- Dane -
---*---
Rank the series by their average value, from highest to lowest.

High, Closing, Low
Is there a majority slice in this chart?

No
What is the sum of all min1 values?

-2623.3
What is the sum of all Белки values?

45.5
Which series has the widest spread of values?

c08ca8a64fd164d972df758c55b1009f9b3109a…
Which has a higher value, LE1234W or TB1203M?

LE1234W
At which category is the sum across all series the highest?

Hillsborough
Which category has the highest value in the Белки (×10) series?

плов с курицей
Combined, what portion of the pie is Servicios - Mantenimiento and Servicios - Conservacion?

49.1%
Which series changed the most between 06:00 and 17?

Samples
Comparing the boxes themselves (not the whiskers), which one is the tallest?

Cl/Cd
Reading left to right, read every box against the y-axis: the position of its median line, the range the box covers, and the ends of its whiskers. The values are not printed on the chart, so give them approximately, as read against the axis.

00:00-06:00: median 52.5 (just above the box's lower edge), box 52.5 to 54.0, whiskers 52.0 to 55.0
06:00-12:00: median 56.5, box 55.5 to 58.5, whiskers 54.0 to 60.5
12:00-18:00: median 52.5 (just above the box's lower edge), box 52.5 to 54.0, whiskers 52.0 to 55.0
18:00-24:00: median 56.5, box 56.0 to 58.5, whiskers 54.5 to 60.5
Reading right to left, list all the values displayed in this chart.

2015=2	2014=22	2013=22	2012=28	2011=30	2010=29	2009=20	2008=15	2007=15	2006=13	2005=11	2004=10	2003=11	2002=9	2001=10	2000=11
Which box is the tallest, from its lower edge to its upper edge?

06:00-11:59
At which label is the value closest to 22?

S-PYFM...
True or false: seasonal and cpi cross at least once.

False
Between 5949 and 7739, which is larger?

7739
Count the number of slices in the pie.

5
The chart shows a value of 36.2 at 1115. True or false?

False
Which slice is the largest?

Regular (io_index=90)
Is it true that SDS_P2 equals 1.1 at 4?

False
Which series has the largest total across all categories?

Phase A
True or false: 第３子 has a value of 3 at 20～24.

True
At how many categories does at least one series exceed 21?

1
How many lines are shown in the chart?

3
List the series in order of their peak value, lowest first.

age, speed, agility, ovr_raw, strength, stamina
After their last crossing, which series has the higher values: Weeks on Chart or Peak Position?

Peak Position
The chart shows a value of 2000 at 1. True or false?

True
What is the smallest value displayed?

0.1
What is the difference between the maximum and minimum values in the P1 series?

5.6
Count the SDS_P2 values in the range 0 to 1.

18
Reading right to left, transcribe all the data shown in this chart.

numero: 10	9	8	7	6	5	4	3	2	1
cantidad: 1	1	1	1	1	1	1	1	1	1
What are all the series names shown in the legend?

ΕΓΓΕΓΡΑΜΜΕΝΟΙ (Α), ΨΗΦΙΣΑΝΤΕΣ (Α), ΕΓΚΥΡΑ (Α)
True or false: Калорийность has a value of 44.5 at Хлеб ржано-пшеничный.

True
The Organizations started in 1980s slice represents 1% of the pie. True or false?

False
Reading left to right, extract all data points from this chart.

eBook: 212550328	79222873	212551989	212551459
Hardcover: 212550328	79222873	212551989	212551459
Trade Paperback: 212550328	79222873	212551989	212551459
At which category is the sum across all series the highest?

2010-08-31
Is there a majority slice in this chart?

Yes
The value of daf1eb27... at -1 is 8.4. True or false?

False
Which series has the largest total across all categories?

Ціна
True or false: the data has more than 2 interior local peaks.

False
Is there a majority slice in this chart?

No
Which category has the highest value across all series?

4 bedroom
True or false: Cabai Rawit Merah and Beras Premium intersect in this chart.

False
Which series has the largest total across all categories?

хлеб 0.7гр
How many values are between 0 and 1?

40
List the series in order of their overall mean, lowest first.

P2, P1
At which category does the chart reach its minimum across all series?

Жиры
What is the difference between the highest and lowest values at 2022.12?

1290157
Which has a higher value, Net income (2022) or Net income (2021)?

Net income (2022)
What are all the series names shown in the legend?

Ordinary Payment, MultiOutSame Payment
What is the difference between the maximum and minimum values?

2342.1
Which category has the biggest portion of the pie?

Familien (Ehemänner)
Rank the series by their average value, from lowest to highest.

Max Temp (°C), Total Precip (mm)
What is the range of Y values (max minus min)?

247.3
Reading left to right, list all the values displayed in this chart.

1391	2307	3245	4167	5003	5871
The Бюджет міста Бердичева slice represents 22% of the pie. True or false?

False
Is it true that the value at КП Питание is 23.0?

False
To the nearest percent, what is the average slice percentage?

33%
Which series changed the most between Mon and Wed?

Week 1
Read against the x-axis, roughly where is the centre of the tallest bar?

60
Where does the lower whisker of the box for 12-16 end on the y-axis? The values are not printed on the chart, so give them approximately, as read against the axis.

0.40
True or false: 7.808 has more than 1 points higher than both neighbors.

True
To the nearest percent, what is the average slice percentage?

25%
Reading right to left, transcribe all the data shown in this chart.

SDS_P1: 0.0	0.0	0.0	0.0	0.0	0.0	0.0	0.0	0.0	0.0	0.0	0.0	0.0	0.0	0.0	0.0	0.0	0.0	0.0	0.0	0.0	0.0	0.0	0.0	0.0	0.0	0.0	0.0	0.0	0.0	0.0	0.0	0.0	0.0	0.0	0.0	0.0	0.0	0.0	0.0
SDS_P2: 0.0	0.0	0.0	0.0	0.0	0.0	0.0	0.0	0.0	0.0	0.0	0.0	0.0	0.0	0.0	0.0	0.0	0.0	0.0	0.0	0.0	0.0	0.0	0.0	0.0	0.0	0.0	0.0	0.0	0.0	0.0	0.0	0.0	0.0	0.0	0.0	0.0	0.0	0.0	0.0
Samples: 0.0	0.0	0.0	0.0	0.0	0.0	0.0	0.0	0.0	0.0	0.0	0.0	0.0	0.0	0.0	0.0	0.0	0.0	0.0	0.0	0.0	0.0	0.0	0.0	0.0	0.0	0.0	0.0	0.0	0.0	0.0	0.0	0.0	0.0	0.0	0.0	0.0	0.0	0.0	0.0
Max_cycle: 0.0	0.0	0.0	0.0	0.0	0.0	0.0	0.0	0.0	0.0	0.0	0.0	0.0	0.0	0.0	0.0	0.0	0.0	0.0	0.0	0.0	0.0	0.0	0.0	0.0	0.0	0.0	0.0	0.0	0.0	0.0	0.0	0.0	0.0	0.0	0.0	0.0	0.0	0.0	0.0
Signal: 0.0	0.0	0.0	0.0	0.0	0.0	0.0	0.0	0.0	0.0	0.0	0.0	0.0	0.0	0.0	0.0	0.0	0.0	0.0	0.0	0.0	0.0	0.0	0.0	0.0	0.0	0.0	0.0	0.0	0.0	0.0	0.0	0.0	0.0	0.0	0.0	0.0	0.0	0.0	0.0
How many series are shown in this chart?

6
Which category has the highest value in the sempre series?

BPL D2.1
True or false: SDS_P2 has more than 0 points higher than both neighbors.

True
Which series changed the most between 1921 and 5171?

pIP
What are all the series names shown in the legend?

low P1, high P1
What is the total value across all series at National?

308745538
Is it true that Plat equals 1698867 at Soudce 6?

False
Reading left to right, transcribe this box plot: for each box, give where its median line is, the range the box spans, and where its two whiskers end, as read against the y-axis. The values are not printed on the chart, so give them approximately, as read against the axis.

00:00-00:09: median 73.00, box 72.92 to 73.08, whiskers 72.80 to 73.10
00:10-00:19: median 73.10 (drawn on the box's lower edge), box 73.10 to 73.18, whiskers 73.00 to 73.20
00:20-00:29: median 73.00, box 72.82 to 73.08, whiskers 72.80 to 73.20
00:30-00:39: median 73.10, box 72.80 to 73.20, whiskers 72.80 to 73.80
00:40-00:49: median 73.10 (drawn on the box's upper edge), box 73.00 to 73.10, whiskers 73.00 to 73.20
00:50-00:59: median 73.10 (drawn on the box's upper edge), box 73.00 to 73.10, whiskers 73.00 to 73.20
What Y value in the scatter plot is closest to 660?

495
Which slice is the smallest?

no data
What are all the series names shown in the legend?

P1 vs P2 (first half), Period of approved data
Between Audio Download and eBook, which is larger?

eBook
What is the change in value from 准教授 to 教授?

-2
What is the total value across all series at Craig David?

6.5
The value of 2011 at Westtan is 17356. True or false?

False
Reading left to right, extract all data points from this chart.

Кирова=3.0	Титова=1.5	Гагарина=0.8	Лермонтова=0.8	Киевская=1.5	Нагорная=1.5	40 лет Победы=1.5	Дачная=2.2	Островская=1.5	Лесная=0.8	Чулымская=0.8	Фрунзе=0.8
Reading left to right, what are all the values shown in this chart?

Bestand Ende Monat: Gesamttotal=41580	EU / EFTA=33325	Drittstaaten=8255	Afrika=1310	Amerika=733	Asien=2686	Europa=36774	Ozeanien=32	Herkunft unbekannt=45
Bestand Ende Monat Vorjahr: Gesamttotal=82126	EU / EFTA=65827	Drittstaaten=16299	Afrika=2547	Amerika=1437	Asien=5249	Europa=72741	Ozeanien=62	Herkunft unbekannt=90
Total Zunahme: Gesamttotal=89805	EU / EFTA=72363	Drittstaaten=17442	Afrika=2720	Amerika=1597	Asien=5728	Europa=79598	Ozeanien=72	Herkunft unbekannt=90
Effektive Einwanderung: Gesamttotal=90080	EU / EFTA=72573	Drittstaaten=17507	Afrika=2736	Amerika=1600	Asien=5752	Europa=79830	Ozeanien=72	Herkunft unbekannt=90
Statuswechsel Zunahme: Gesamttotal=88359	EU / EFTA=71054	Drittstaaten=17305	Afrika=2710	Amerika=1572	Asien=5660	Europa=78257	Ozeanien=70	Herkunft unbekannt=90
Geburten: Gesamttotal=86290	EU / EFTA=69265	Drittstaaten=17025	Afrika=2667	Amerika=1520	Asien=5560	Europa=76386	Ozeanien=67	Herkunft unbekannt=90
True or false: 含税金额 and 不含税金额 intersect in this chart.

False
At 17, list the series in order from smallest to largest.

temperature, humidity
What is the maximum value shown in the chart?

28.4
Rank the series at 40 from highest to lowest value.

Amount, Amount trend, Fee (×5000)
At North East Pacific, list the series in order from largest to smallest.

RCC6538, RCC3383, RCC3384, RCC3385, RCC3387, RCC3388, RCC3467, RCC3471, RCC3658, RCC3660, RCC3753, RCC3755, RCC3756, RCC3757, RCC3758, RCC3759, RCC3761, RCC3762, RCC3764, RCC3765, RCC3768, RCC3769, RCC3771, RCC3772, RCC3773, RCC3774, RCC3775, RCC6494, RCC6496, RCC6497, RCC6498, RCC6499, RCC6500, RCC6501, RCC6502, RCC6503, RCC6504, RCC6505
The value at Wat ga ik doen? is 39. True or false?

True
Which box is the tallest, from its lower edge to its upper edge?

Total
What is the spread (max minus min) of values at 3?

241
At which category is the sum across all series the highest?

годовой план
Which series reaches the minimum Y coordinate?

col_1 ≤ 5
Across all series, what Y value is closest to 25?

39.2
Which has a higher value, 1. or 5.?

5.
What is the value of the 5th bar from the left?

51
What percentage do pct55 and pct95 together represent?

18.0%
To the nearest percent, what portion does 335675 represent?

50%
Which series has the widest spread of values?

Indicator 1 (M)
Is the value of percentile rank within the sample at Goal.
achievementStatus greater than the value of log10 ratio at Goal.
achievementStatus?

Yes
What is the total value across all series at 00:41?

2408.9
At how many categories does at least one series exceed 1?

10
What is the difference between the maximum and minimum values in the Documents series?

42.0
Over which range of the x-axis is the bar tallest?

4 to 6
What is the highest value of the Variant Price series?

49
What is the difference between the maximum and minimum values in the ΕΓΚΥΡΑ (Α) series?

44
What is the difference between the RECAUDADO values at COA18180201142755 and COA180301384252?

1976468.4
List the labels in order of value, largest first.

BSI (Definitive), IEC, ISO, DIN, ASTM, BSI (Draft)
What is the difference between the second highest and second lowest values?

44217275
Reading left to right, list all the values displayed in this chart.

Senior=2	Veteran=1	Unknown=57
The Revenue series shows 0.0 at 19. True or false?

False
---*---
- Zadanie -
Zaktualizuj fragment materiału między wierszami zawierającymi „P1 vs P2 (first” i „The value of 2011”, włącznie z nimi, wstawiając „combined value” w miejsce „total value”. Pozostałą treść tych wierszy należy zachować bez zmian.

- Odpowiedź do zadania -
P1 vs P2 (first half), Period of approved data
Between Audio Download and eBook, which is larger?

eBook
What is the change in value from 准教授 to 教授?

-2
What is the combined value across all series at Craig David?

6.5
The value of 2011 at Westtan is 17356. True or false?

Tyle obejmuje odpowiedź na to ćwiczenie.